Morocco-to-UK Cable Project Plans to Order its Own Cable-Layer
A British renewable-power company is on track to order a superlarge cable-lay vessel for installation of one of the world's longest subsea power cable projects.
The Xlinks Morocco-UK Power Project will be among longest power transmission links in the world, thanks to a circuitous route that hugs the coastlines of Portugal, Spain and France. The project requires four parallel HVDC cables to carry about 3.6 GW of power capacity in two 1.8 GW links. With a route length of 2,500 miles, the total length of wire comes to about 10,000 miles.
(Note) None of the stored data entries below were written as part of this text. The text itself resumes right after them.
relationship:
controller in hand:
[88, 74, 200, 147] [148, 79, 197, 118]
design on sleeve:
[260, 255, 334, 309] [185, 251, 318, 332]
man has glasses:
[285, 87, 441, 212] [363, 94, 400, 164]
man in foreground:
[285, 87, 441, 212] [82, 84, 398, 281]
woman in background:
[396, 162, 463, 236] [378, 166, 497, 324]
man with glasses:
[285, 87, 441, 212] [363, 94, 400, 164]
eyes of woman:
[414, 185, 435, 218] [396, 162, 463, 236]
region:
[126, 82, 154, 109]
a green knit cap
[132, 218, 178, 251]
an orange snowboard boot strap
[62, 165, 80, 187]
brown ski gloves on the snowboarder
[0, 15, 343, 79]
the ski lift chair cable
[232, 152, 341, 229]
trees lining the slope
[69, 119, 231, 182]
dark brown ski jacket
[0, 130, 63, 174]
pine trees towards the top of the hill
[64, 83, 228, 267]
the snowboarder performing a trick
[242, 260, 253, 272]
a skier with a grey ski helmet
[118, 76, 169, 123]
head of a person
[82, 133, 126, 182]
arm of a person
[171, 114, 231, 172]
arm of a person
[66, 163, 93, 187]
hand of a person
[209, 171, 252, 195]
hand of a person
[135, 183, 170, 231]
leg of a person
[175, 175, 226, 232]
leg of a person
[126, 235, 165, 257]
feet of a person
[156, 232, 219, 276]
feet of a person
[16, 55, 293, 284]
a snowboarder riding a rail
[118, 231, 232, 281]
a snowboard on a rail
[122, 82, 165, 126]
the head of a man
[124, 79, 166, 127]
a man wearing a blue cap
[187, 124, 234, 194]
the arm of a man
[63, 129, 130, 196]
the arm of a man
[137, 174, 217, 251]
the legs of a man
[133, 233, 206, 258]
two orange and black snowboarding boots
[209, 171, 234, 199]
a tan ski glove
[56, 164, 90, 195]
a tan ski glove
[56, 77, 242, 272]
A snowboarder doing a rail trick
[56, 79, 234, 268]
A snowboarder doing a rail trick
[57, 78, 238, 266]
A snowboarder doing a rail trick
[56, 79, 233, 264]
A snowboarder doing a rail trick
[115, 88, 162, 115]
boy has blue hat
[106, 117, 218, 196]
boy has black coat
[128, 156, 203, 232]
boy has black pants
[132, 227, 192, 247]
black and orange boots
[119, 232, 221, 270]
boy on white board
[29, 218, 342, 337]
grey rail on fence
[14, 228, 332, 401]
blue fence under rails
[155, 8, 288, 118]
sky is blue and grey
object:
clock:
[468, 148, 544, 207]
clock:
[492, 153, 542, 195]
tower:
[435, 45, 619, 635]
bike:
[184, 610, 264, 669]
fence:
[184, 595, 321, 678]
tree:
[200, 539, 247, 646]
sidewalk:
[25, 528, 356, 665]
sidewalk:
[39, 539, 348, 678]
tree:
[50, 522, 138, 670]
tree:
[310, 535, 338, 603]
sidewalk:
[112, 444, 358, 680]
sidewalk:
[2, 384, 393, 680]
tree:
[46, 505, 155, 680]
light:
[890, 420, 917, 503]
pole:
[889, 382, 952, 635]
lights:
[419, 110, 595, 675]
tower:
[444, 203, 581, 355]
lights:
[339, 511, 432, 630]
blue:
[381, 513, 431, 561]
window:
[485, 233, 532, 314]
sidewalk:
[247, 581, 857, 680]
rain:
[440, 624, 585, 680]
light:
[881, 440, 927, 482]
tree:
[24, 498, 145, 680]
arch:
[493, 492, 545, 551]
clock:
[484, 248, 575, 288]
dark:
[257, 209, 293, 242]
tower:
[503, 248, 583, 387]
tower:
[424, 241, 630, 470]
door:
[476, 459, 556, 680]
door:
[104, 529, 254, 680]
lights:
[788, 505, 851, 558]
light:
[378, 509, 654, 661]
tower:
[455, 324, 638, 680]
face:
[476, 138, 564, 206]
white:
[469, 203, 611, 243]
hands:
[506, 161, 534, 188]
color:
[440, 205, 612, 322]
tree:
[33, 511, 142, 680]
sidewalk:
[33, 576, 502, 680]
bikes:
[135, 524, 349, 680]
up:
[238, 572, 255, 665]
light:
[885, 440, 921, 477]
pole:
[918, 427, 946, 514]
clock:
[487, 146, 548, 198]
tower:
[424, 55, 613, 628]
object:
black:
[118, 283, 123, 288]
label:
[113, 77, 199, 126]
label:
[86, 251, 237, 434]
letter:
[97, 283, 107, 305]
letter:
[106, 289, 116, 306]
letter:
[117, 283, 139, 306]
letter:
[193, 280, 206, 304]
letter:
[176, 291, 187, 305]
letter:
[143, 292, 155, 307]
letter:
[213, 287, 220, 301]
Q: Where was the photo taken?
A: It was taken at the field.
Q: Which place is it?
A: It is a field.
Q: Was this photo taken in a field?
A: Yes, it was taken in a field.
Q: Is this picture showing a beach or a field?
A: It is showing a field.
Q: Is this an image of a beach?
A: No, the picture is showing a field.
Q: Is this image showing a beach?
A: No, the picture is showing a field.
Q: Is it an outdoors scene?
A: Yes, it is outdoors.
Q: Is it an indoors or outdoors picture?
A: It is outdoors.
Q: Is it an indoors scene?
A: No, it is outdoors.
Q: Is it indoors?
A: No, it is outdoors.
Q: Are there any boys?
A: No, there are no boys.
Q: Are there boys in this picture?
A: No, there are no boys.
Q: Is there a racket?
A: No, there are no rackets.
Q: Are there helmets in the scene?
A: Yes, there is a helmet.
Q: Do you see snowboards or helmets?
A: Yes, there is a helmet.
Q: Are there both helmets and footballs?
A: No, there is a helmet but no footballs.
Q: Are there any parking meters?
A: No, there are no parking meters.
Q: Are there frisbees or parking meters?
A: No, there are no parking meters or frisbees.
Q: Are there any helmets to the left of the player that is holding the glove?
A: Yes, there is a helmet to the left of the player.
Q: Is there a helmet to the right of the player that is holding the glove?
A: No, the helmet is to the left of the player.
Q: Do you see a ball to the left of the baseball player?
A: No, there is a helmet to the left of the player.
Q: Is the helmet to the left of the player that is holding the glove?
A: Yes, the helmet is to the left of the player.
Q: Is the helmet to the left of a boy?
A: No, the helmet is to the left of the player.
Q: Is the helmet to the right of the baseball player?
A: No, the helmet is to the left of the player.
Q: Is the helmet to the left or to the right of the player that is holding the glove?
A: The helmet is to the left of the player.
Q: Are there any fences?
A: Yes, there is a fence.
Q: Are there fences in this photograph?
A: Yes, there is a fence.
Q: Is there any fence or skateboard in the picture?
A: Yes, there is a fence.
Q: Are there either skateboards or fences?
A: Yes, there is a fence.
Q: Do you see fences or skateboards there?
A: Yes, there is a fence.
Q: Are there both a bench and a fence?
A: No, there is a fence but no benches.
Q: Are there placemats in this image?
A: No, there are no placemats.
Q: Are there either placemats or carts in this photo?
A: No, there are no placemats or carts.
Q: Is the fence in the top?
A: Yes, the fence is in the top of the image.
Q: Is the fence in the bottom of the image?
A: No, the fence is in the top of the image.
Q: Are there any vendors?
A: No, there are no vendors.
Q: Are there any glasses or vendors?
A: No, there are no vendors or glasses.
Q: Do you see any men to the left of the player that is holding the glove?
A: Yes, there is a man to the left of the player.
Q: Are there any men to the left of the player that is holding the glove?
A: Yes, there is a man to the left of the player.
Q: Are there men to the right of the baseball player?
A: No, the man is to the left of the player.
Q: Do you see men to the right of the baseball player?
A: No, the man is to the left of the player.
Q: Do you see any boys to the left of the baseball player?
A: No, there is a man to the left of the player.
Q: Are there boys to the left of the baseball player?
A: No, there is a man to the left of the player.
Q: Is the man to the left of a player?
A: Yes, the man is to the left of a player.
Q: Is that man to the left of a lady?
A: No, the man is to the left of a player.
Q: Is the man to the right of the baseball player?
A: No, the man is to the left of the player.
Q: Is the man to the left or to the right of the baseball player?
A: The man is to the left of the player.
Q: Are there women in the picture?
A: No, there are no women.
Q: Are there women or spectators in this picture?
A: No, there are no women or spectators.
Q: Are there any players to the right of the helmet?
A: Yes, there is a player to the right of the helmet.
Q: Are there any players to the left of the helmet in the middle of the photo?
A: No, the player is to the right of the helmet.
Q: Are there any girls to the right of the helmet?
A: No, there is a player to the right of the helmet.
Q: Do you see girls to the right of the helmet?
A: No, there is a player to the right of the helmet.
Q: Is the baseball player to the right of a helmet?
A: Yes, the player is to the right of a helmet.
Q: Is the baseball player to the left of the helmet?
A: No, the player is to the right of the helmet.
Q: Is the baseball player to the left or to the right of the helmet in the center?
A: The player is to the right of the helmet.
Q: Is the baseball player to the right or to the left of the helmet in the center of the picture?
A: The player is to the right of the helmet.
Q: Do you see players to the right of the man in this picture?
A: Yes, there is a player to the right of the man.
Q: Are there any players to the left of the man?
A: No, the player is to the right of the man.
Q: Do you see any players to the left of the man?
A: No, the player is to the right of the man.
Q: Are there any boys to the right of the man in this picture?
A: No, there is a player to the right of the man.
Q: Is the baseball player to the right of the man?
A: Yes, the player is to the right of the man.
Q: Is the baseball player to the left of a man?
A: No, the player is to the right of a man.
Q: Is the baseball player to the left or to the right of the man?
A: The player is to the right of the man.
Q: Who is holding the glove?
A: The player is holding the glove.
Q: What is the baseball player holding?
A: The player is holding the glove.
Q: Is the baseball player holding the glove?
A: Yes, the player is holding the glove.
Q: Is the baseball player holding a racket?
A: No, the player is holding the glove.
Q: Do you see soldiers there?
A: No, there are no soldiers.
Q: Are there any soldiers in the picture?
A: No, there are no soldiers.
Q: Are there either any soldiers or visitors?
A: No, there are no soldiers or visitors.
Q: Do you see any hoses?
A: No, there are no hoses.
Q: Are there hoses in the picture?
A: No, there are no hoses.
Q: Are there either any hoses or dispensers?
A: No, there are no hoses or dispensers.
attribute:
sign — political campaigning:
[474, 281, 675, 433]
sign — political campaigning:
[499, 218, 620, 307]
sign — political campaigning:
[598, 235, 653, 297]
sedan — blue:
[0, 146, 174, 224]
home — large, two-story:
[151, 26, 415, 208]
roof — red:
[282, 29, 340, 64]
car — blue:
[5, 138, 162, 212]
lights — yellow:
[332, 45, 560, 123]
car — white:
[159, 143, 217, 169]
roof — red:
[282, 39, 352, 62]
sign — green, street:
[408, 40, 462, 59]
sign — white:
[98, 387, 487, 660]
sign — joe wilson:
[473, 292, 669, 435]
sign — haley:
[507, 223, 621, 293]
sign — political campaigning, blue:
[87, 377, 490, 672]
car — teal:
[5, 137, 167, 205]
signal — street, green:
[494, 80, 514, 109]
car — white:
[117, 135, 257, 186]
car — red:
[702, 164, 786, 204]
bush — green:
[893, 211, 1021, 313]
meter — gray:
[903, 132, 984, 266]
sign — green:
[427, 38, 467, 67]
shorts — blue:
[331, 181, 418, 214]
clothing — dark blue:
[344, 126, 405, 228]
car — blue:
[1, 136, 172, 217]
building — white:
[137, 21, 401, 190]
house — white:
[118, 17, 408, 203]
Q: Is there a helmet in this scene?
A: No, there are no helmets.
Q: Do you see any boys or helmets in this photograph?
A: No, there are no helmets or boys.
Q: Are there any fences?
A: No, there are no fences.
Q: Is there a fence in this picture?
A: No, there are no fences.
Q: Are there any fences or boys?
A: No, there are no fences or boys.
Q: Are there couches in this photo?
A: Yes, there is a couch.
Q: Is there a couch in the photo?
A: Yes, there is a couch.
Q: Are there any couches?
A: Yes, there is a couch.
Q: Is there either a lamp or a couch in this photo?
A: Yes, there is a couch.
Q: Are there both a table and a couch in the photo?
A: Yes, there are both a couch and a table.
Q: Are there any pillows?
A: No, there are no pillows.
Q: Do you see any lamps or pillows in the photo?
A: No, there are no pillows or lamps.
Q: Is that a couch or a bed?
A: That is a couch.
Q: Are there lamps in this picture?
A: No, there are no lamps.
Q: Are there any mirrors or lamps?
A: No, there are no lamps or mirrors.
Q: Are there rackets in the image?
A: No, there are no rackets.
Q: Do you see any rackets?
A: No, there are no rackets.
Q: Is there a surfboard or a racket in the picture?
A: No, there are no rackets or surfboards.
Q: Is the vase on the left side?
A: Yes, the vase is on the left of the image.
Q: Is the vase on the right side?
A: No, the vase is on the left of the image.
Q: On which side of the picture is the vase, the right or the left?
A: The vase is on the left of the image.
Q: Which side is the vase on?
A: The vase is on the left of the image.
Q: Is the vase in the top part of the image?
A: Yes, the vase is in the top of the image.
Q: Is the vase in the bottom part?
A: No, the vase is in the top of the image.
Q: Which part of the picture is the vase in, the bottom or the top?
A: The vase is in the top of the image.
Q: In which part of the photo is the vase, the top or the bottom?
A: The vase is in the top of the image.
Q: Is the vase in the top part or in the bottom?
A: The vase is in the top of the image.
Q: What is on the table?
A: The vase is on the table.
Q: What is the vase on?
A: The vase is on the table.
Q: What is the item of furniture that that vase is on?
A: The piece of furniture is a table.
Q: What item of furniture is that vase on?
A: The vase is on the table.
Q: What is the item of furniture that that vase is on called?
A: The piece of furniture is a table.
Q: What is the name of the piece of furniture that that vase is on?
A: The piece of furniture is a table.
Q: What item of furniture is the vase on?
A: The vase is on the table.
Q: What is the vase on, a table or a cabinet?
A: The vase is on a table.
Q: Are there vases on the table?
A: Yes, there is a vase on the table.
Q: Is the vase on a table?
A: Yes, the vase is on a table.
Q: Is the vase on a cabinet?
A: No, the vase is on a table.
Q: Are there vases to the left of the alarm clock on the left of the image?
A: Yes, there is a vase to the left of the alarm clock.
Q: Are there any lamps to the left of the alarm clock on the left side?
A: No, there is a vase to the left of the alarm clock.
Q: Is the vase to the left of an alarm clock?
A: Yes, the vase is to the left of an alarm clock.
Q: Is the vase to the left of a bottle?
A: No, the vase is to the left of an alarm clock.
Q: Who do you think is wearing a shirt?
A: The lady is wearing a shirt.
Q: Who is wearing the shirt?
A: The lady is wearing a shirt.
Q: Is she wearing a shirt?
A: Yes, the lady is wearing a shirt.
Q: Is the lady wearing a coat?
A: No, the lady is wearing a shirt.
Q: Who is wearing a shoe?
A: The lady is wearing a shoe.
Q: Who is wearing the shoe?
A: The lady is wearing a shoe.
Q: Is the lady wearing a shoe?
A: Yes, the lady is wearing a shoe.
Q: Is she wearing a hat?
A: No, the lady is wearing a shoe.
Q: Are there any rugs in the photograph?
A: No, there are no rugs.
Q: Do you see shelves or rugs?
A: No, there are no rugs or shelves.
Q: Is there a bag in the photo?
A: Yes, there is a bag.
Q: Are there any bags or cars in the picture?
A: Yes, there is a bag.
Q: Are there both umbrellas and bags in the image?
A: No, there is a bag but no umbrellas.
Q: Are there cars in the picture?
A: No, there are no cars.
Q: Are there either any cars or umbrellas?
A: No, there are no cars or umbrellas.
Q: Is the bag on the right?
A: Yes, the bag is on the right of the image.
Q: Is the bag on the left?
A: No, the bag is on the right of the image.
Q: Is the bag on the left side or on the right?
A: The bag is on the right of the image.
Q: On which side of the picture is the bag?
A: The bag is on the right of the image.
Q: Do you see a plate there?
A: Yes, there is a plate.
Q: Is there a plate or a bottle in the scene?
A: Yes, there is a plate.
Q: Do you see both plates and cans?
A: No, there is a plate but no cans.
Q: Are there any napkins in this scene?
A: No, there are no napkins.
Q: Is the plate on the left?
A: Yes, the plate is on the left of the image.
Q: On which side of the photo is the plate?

The power will come from an 11.5 GW solar/wind project in Morocco, buffered by a 22 GWh battery storage bank. The concept is to provide dispatchable power for up to eight percent of the UK's electricity demand, filling in gaps in Britain's local wind and solar generation. The big selling point is that as expensive as it will be - $25 billion all-in - it will still be far cheaper than a new nuclear power plant of equivalent capacity.
A sister company, XLCC, is building a cable manufacturing plant in Scotland to creat the massive quantities of HVDC cable required for the project. The same firm is planning to order a cable-layer with the capacity to install it, and the award to build it is expected later this year. It will be one of the largest vessels of its kind, and will be able to deploy two cables at a time as a bundled pair. In addition to deploying it for XLinks, XLCC plans to charter the vessel out to other developers on the global market.
Thanks to these supply chain investments, XLinks' backers are planning to complete the project by 2030-31.
"The real big bottleneck is supply chains. It's manufacturing the cable, and it's manufacturing converter stations. If it wasn't for those two things, we would be much, much earlier," XLinks founder and former CEO Simon Morrish told Recharge. (The company has recently appointed a former Shell executive, James Humfrey, to run the project as CEO.)
XLinks has the backing of Abu Dhabi's National Energy Company, French oil major TotalEnergies and UK-based utility Octopus Energy.